Russell Schwartz (Carnegie-Mellon University, USA)

Russell Schwartz is a Professor of Biological Sciences and Computational Biology at Carnegie Mellon University, where he has worked on a variety of problems in computational genetics and biophysics. He completed his B.S. in Computer Science and Engineering and M.S. in Electrical Engineering and Computer Science at the Massachusetts Institute of Technology in 1996, followed by a Ph.D. in Computer Science at MIT in 2000 pursuing work in computational biophysics under the supervision of Prof. Bonnie Berger. Following his doctoral studies, he did postdoctoral work with Prof. Jonathan King of the MIT Department of Biology before joining Celera Genomics, where he worked on some of the first whole-genome genetic variation analyses. Most recently, his laboratory's work has focused on cancer genomics, with contributions including the introduction of single-cell phylogenetics of tumor evolution and the use of deconvolution methods for tumor evolution studies on bulk genomic data. In addition to his research contributions, he has been active in international efforts at bioinformatics education reform. He has published over 100 peer-reviewed scientific papers and the textbook Biological Modeling and Simulation.

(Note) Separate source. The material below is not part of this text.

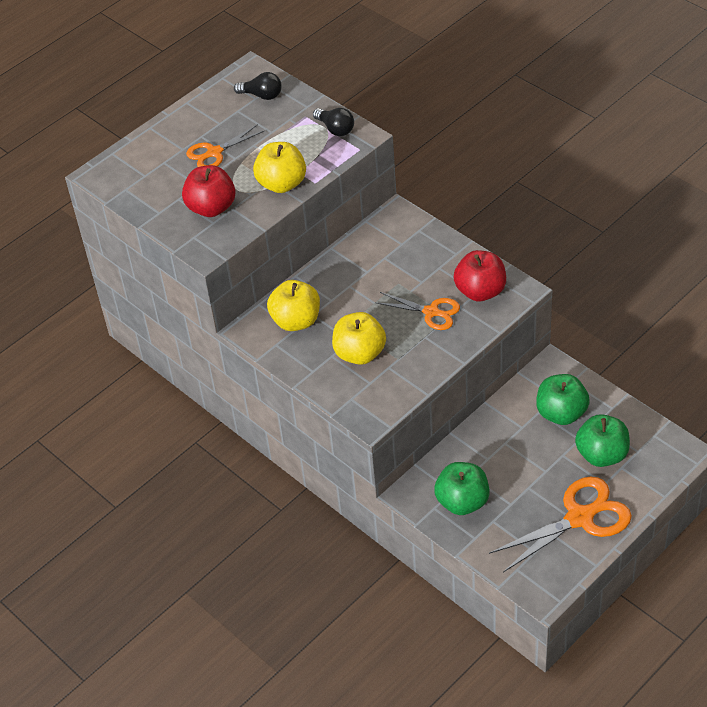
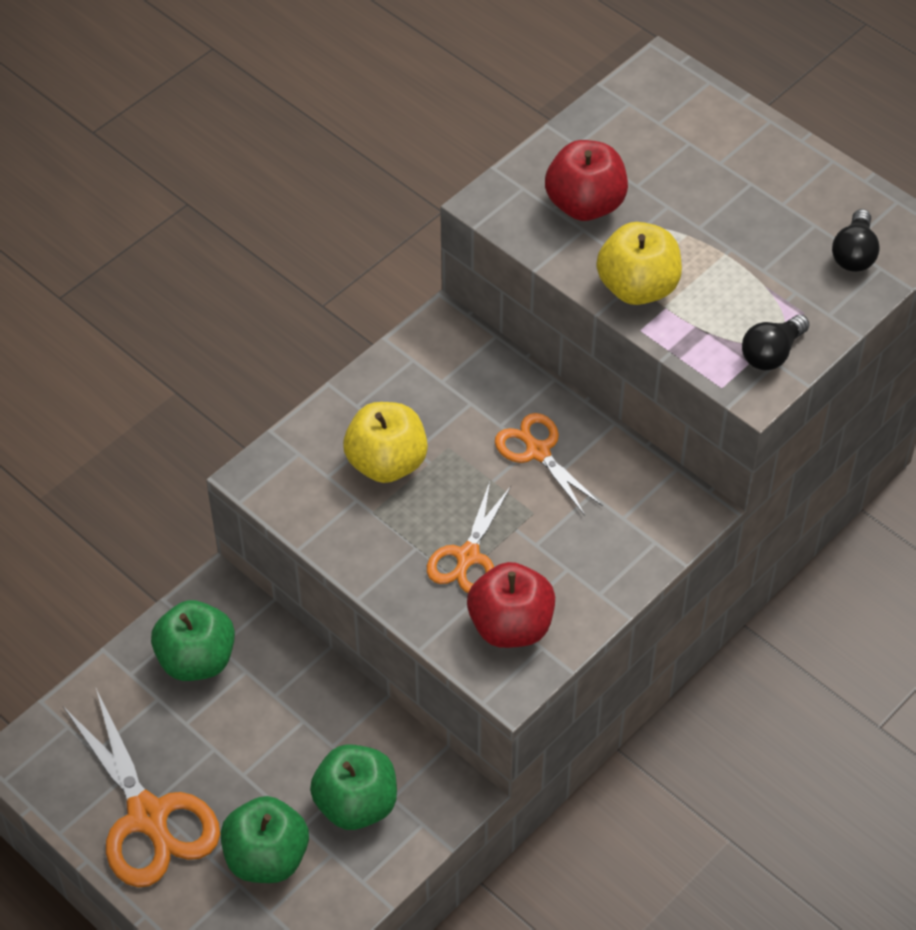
camera: 85 degrees right, 5 degrees up
(214, 153) = (710, 200): orange scissors -> orange scissors (537, 451)
(296, 321) = (458, 382): yellow apple -> none

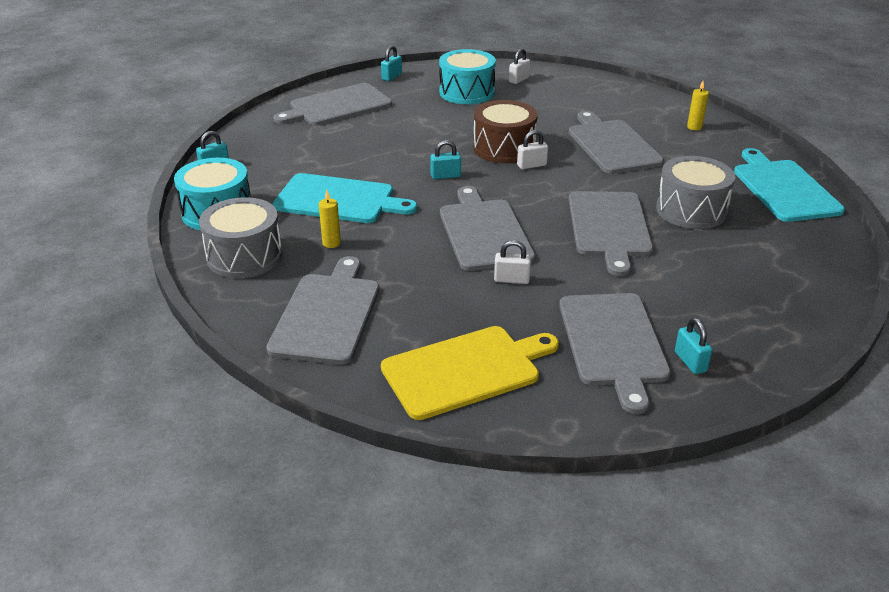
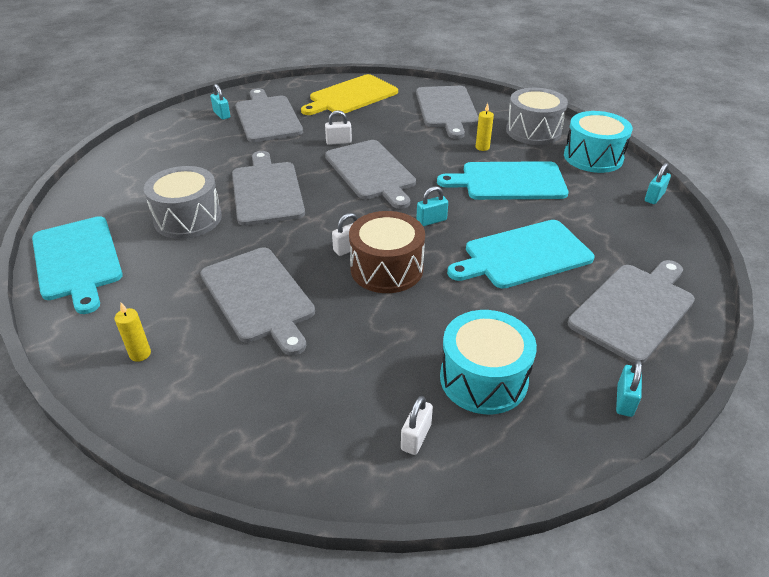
camera: 165 degrees right, 5 degrees up
(384, 142) = (523, 255): none -> turquoise cutting board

Title: Reconstructing tumor evolution and progression in structurally variant cancer cells

Abstract: Cancer is disease governed by the process of evolution, in which a process of accelerated genomic diversification and selection leads to the formation of tumors and a process of generally increasing aggressiveness over time. As a result, computational algorithms for reconstructing evolution have become a crucial tool for making sense of the immense complexity of tumor genomic data and the molecular mechanisms that produce them. While cancers are evolutionary systems, though, they follow very different rules than standard species evolution. A large body of research known as cancer phylogenetics has arisen to develop evolutionary tree reconstructions adapted to the peculiar mechanisms of tumor evolution and the limitations of the data sources available for studying it. Here, we will explore computational challenges in developing phylogenetic methods for reconstructing evolution of tumors by copy number variations (CNVs) and structural variations (SVs). CNVs and SVs are the primary mechanisms by which tumors functionally adapt during their evolution, but require very different models and algorithms than are used in traditional species phylogenetics. We will examine variants of this problem for handling several forms of tumor genomic data, including particular challenges of working with various bulk genomic and single-cell technologies for profiling tumor genetic variation. We will further see how the resulting models can help us develop new insight into how tumors develop and progress and how we can predict their future behavior.